Every day that I spend writing , I first read through the chapter I am currently working on, so far as it goes, to make such improvements as may seem felicitous. Often the changes I make are very small, but they all serve to aid the overall flow and to add another layer of polish to the text. Sometimes, though, I find myself so dissatisfied with what I am reading that I attempt to rewrite it, only to find myself equally dissatisfied with the rewrite the next day and attempting to rewrite it again. This can go on for several weeks with me trying to recast the thing this way and that, until I finally realise that there must be something fundamentally wrong with the chapter in question. The principal defect I discover, more often than not, is that the writing is labouring under what I think of as the “dead-hand of exposition”.
What I understand by “exposition” is that a situation has been set up purely in order for some information about the plot to be conveyed to the reader, thus rendering it a dramatically inert contrivance. I was struggling with a section recently in which I had some characters meeting so that one of them could tell the others about something that had happened previously. I kept changing the setting, until it stuck me that no amount of tinkering would render the scene any less artificial. People certainly do sit around telling each other about past happenings, but they do not spend their social lives giving each other bullet point hand-outs concerning relevant plot developments. During a night out on the town one character will not say to his quaffing companions, for instance: “Here we all are in the early summer of 1914, and I harbour deep forebodings in my breast about the imminent outbreak of a general European military conflagration. And, as you may be aware, my wife went off with the coalman last autumn and left me felling utterly bereft; he is a man with a soul as dark as the coals he shoulders etc…etc…”

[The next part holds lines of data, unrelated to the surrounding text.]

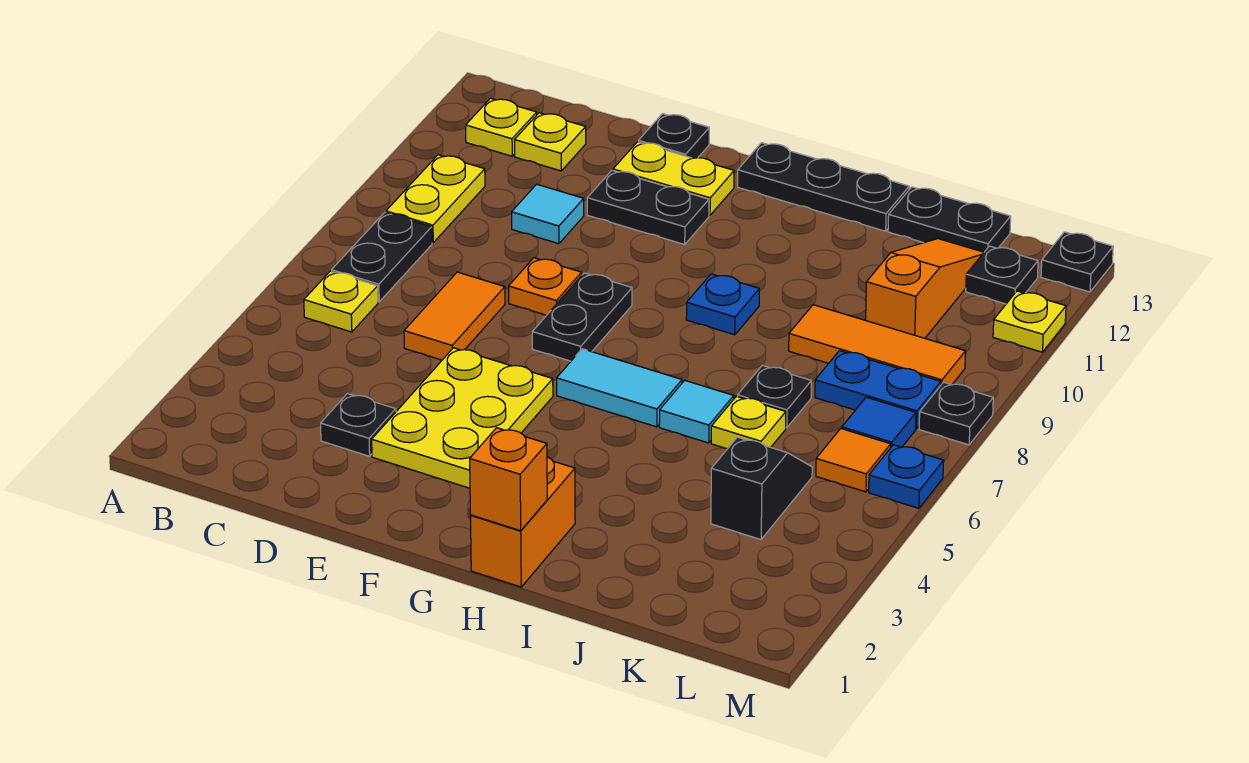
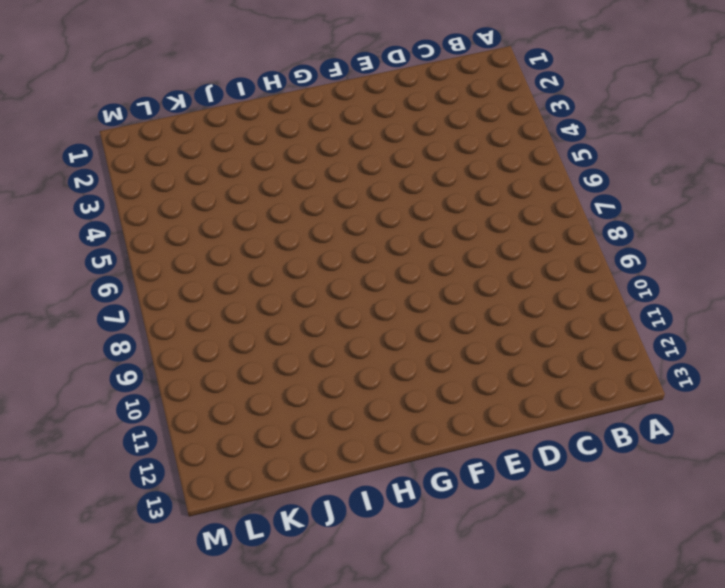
none -> yellow plate B6 level 1
none -> black plate B7:B8 level 1
none -> yellow plate B9:B10 level 1
none -> yellow plate B12 level 1

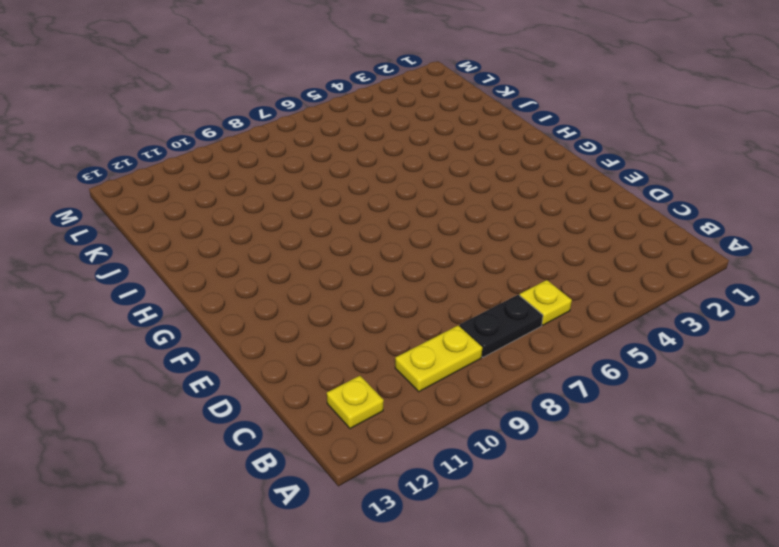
none -> yellow plate C12 level 1
none -> black plate D3 level 1
none -> orange tile D6:D7 level 1
none -> cyan tile D10 level 1

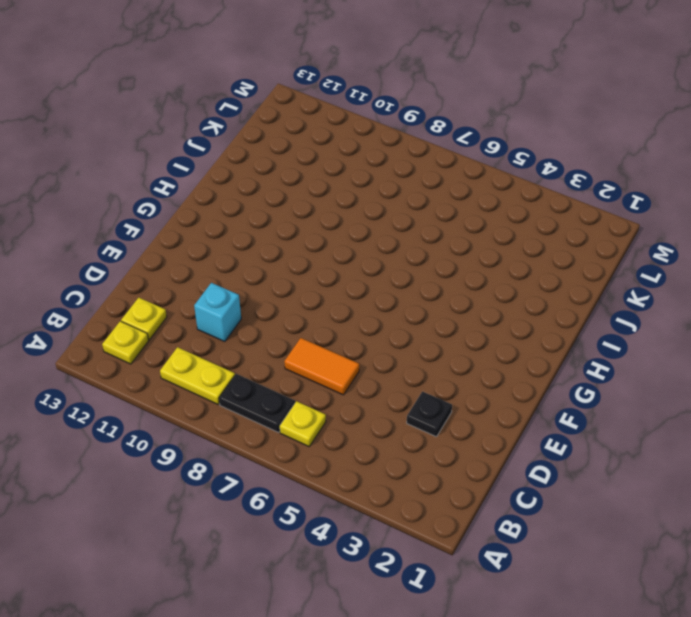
cyan brick D10 level 1 -> cyan tile D10 level 1
none -> yellow plate E3:F5 level 1
none -> orange plate E8 level 1
none -> black plate E11:F11 level 1
none -> yellow plate E12:F12 level 1

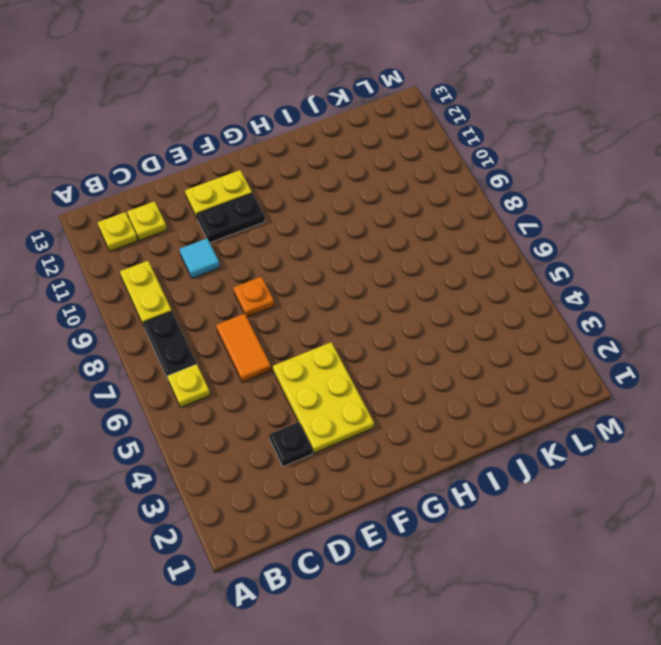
none -> black plate E13 level 1
none -> black plate F7:F8 level 1
none -> cyan tile G6:H6 level 1
none -> black plate G13:I13 level 1

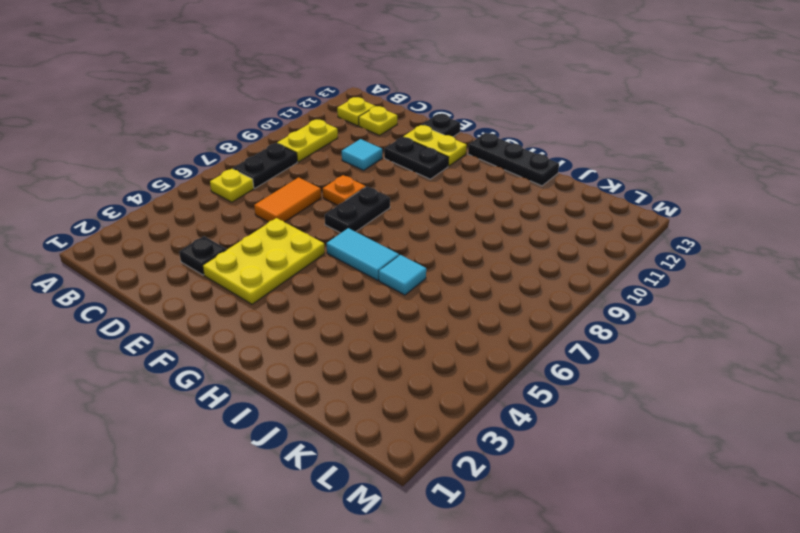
none -> orange brick H1:H2 level 1
none -> blue plate H9 level 1
none -> yellow plate J6 level 1
none -> black plate J7 level 1

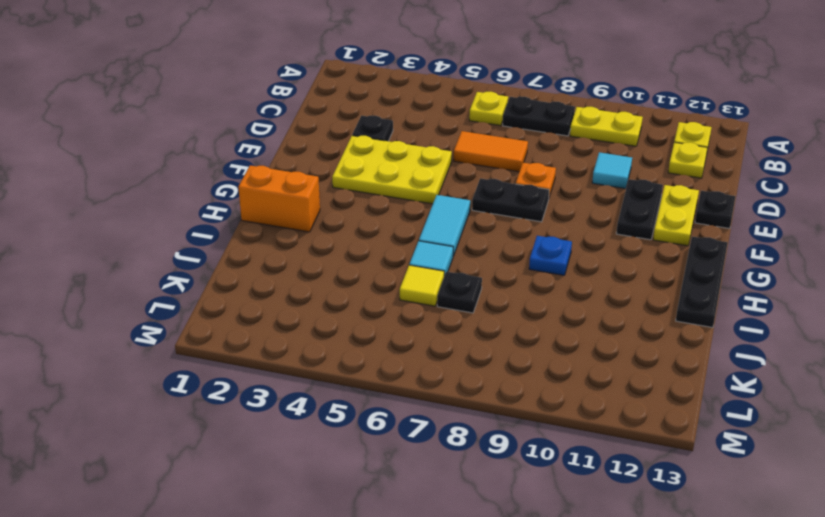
yellow tile J6 level 1 -> yellow plate J6 level 1
none -> orange tile J9:L9 level 1
none -> black plate J13:K13 level 1
none -> black slope K4:K5 level 1 top 4
none -> blue plate K8:L8 level 1

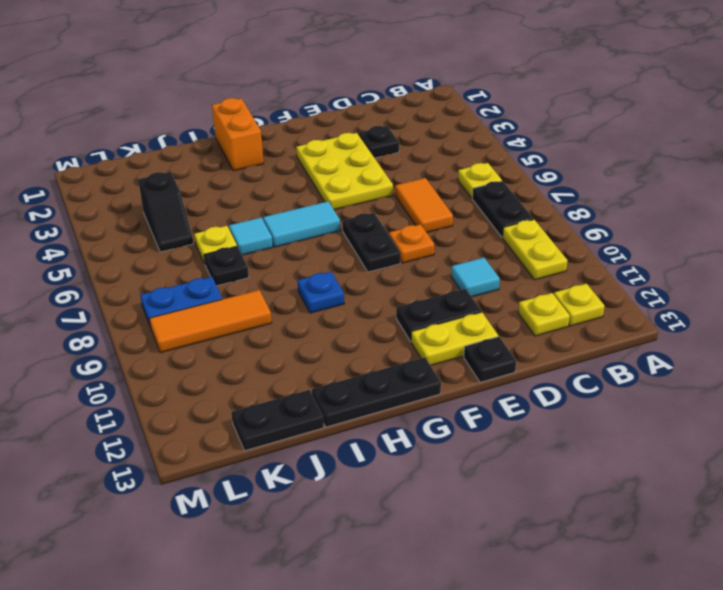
none -> orange slope K10:K12 level 1 top 10
none -> orange tile L6 level 1
none -> blue tile L7 level 1
none -> black plate L12 level 1

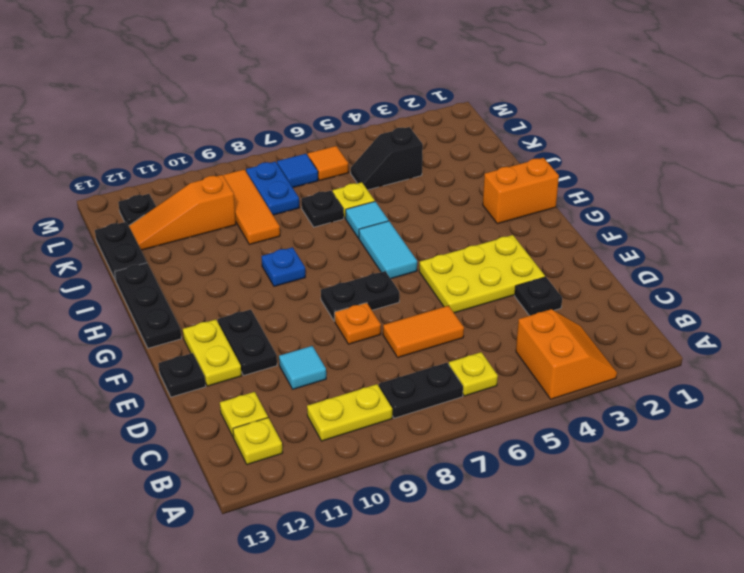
orange slope A3:B4 level 1 top 4 -> none
none -> blue plate M6 level 1
none -> black plate M8 level 1
none -> yellow plate M11 level 1
none -> black plate M13 level 1

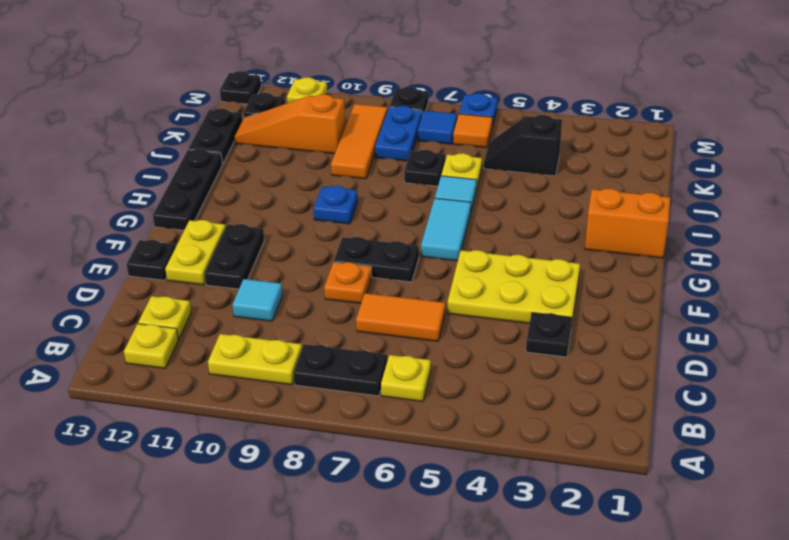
none -> orange brick H1 level 2

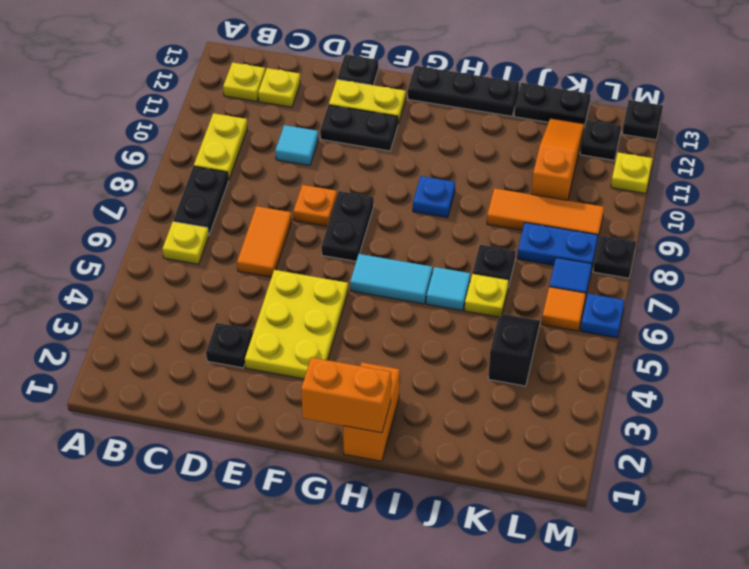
orange brick G1:H1 level 2 -> orange brick H1 level 2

Another similar contrivance might be to suddenly discover that one of your characters keeps a particularly eloquent and descriptive diary, and to reproduce a conveniently informative passage from it. This sort of vice is particularly tempting when you have, as I do, a first-person narrator who does not necessarily witness every scene you wish the reader to know about. I particularly object to the abrupt switch to a different narrative voice, or to the narrator who effectively hands the narrative to another character while he listens to them. The challenge is to convey everything that is needful for the story’s development, whilst weaving it within the on-going dramatic thread. I find it useful to have my aged narrator write about events of his youth, fifty years before, because he therefore has a good excuse to explain things about those times. Another viewpoint to adopt, of course, is for a third-person narrator to waft in and out of any character’s memories, thoughts and perceptions as they please. Despite this being the chosen viewpoint of some of our greatest writers it seems to me an unwarranted presumption, because we each only ever have access to our own inner lives. Watch out for the dead-hand of exposition, however it manifests itself.